> [TEKS HALAMAN]
Pages - Menu

Educare


Selalu saja ada keresahan demi kerasahan. Kadang ia begitu samar, dan kadang ia sepertinya begitu jelas namun sulit untuk dijelaskan. Kadang ia bisa diacuhkan, namun kadang terasa sangat mengganggu sehingga tak bisa diabaikan begitu saja. Tetapi mungkin kehidupan memang mesti begini.

Resah adalah sumber penggerak tersendiri bagi denyut-denyut impuls dalam sistem saraf. Mendorong kita untuk senantiasa belajar. Menjadi pertanda bahwa, bagaimana pun, kita akan selalu menjadi orang bodoh, tolol, dungu, atau minimal lugu di hadapan kehidupan.

Resah terkadang seperti benang-benang kusut pemikiran yang mesti diurai. Hanya saja seringkali membingungkan untuk memulainya dari mana. Seperti ide tulisan ini. Maka tulisan ini sekedar usaha untuk mencoba mengurai keresahanku. Semoga dengan demikian dapat kulihat benang merah yang menghubungkan fakta, opini, dan kebenaran sementara, sebelum mencapai Kebenaran Yang Sejati.

> [ENTRI YANG DISEDIAKAN]

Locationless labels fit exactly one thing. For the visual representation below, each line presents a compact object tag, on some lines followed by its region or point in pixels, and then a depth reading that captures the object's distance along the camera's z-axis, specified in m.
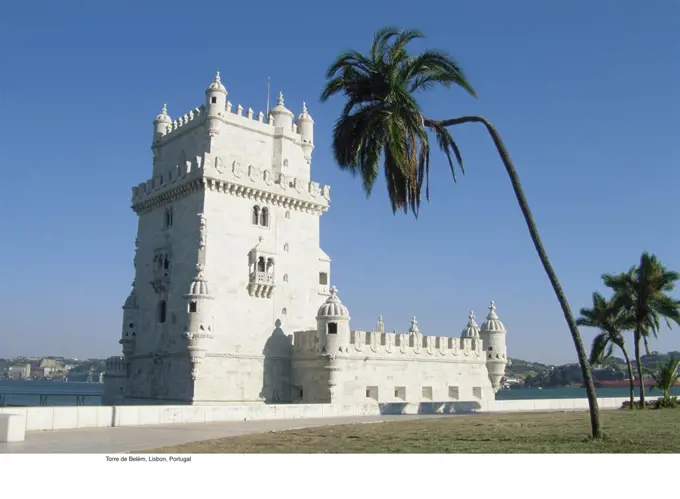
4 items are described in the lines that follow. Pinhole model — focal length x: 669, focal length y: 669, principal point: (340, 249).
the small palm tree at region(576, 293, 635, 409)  40.78
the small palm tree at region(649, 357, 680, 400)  39.59
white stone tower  39.75
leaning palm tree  23.12
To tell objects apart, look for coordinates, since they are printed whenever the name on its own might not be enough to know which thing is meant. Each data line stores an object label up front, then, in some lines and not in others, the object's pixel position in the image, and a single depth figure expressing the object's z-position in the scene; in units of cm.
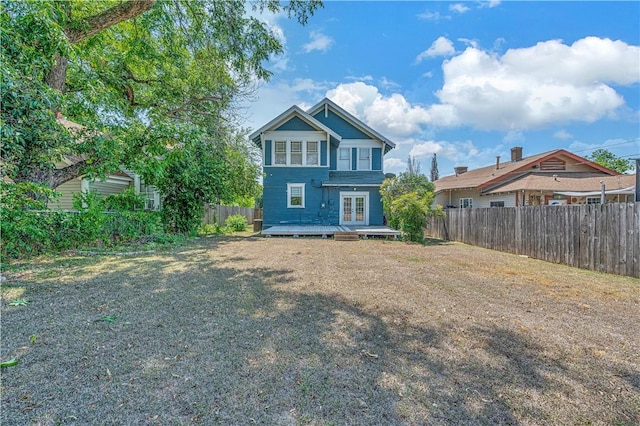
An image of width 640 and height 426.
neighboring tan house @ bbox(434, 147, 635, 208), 1702
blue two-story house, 1680
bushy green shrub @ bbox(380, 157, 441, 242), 1291
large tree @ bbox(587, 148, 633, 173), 3656
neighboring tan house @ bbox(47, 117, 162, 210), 1351
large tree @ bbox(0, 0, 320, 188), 458
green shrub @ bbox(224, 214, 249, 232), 1834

> [TERAPKAN BACAAN]
A - Jelaskan dalam satu sampai tiga kalimat alasan penulis teks tentang keresahan menulis tulisan tersebut.
B - Tuliskan kelanjutan teks tentang keresahan, dimulai setelah kalimat terakhirnya.

> [JAWABAN YANG DIBERIKAN]
A - Penulis menulis tulisan itu sebagai usaha untuk mencoba mengurai keresahannya sendiri. Penulis berharap dengan cara itu dapat melihat benang merah yang menghubungkan fakta, opini, dan kebenaran sementara, sebelum mencapai Kebenaran Yang Sejati.

B -
*

Aku percaya bahwa setiap manusia membawa benih kebaikan pada dirinya. Sebagaimana kata Maslow, bahwa setiap manusia membawa potensi di dalam dirinya untuk menjadi “a good human being”, dan bahwa setiap manusia sesungguhnya dapat mewujudkan (mengaktualisasikan) potensi dirinya tersebut (Feist & Feist, 2008). Tetapi, aku pun percaya bahwa, manusia juga memiliki sesuatu yang lain pada dirinya; sesuatu yang, mungkin pada dasarnya tidak terlalu buruk, namun berpotensi membawa manusia pada keburukan dan kehancuran. Dan aku juga percaya bahwa manusia, dalam keterbatasan takdirnya, memiliki kebebasan untuk menentukan perilakunya. Kebebasan untuk menjadi baik, atau menjadi buruk. Sepanjang kehidupan, kebebasan kita ditempatkan di antara potensi untuk menjadi baik dan untuk menjadi buruk, mungkin sebagai ujian, untuk suatu saat nanti dipertanggungjawabkan.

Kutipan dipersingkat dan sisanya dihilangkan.